WHAT THE EXERCISE ASKS: Arrange every line of the data as a JSON list of strings, one string per line, skipping any blank lines. Leave the pictures out of your answer.

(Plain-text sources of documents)
═══

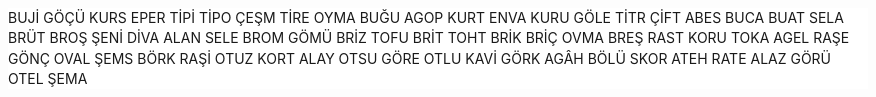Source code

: BUJİ
GÖÇÜ
KURS
EPER
TİPİ
TİPO
ÇEŞM
TİRE
OYMA
BUĞU
AGOP
KURT
ENVA
KURU
GÖLE
TİTR
ÇİFT
ABES
BUCA
BUAT
SELA
BRÜT
BROŞ
ŞENİ
DİVA
ALAN
SELE
BROM
GÖMÜ
BRİZ
TOFU
BRİT
TOHT
BRİK
BRİÇ
OVMA
BREŞ
RAST
KORU
TOKA
AGEL
RAŞE
GÖNÇ
OVAL
ŞEMS
BÖRK
RAŞİ
OTUZ
KORT
ALAY
OTSU
GÖRE
OTLU
KAVİ
GÖRK
AGÂH
BÖLÜ
SKOR
ATEH
RATE
ALAZ
GÖRÜ
OTEL
ŞEMA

═══

OUTPUT FOR THIS EXERCISE:
[
  "Source code",
  ": BUJİ",
  "GÖÇÜ",
  "KURS",
  "EPER",
  "TİPİ",
  "TİPO",
  "ÇEŞM",
  "TİRE",
  "OYMA",
  "BUĞU",
  "AGOP",
  "KURT",
  "ENVA",
  "KURU",
  "GÖLE",
  "TİTR",
  "ÇİFT",
  "ABES",
  "BUCA",
  "BUAT",
  "SELA",
  "BRÜT",
  "BROŞ",
  "ŞENİ",
  "DİVA",
  "ALAN",
  "SELE",
  "BROM",
  "GÖMÜ",
  "BRİZ",
  "TOFU",
  "BRİT",
  "TOHT",
  "BRİK",
  "BRİÇ",
  "OVMA",
  "BREŞ",
  "RAST",
  "KORU",
  "TOKA",
  "AGEL",
  "RAŞE",
  "GÖNÇ",
  "OVAL",
  "ŞEMS",
  "BÖRK",
  "RAŞİ",
  "OTUZ",
  "KORT",
  "ALAY",
  "OTSU",
  "GÖRE",
  "OTLU",
  "KAVİ",
  "GÖRK",
  "AGÂH",
  "BÖLÜ",
  "SKOR",
  "ATEH",
  "RATE",
  "ALAZ",
  "GÖRÜ",
  "OTEL",
  "ŞEMA"
]